The Senate staffers we allowed to look at document and take notes but not allowed to make copies.

“And because you can’t take that stuff out of the room,” Wyden said, “I asked, particularly, if the Republicans would be willing to join me in a subpoena that would get the rest of the information that was crucial, and they wouldn’t do that. And that was during the Biden years.”

In a Sept. 2, 2025, letter to Bessent, the Treasury secretary, Wyden elaborated on one document his staff and Crapo’s reviewed in 2024.

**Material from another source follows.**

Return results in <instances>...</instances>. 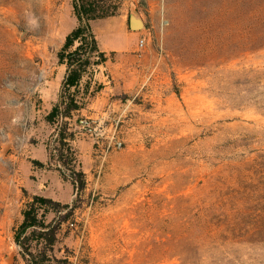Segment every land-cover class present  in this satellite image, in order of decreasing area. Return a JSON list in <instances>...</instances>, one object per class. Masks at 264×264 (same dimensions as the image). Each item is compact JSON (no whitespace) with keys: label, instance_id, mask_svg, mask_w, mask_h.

“One of the documents,” Wyden wrote, “indicates that between 2003 and 2019, there were more than 4,725 wire transfers totaling $1.08 billion involving Jeffrey Epstein and his associates … These documents also contain details of hundreds of millions in payments to Epstein from Wall Street financiers, including $170 million Leon Black paid Epstein for purported tax and estate planning advice.”

Leon Black is a billionaire private equity investor. In 2023 Black reached a $62.5 million settlement with the government of the U.S. Virgin Islands that, as the Times reported, released Black “from any potential claims arising out of the territory’s three-year investigation into the sex trafficking operation” of Epstein. Black contends he did nothing wrong, but he sure did pay a lot of money to avoid further investigation of ties to Epstein.

“Furthermore,” Wyden wrote to Bessent, “records show that Epstein used correspondent accounts at multiple Russian banks, to process hundreds of millions of payments related to potential sex trafficking. Several of these Russian banks are now under U.S. sanctions and many of the women and girls Epstein targeted came from Russia, Belarus, Turkey and Turkmenistan. These records outline specific names of women and girls, correspondent bank account numbers in Russia used to process the payments, as well as details on Epstein associates who had signatory authority over Epstein’s accounts and signed off on payments related to sex trafficking.”

So why hasn’t Mike Crapo joined Ron Wyden in a quest to get this information from the Treasury Department? Why has Crapo put on ice his committee’s oversight jurisdiction over the Treasury Department? Why wouldn’t he pursue Epstein documents while Biden was in office?

I emailed Crapo’s press office, as well as person who handles communication for the Finance Committee. No response. Nothing.

Specifically I asked:

  • Did Crapo’s staff review the Epstein documents?
  • Who specifically was involved in the review?
  • Why has Crapo not joined Wyden in pressing for the release of these materials?

I wanted to know — perhaps his constituents would like to know — why Crapo wasn’t demanding answers about Epstein’s finances. Opinion polls clearly indicate the American public, people in both parties, believe answers are necessary.

There are at least three plausible reasons Crapo refused when he had the chance to get Epstein information to the public.

Perhaps he thinks it’s not important.

Perhaps he thinks there is some privacy question involved, even though Epstein is long dead and his chief accomplice is in jail.

Or perhaps those records Crapo’s staff saw in 2024 get too close to someone Crapo doesn’t want to offend, a big campaign contributor or Wall Street banker or CEO.

Had Crapo agreed to that subpoena last year, we’d likely know a whole lot more about Jeffrey Epstein today.

  • Marc C. Johnson is a former Idaho broadcast journalist and was a top aide to Idaho Gov. Cecil D. Andrus. His most recent books include "Mansfield and Dirksen; Bipartisan Giants of the Senate" and "Tuesday Night Massacre: Four Senate Elections and the Radicalization of the Republican Party."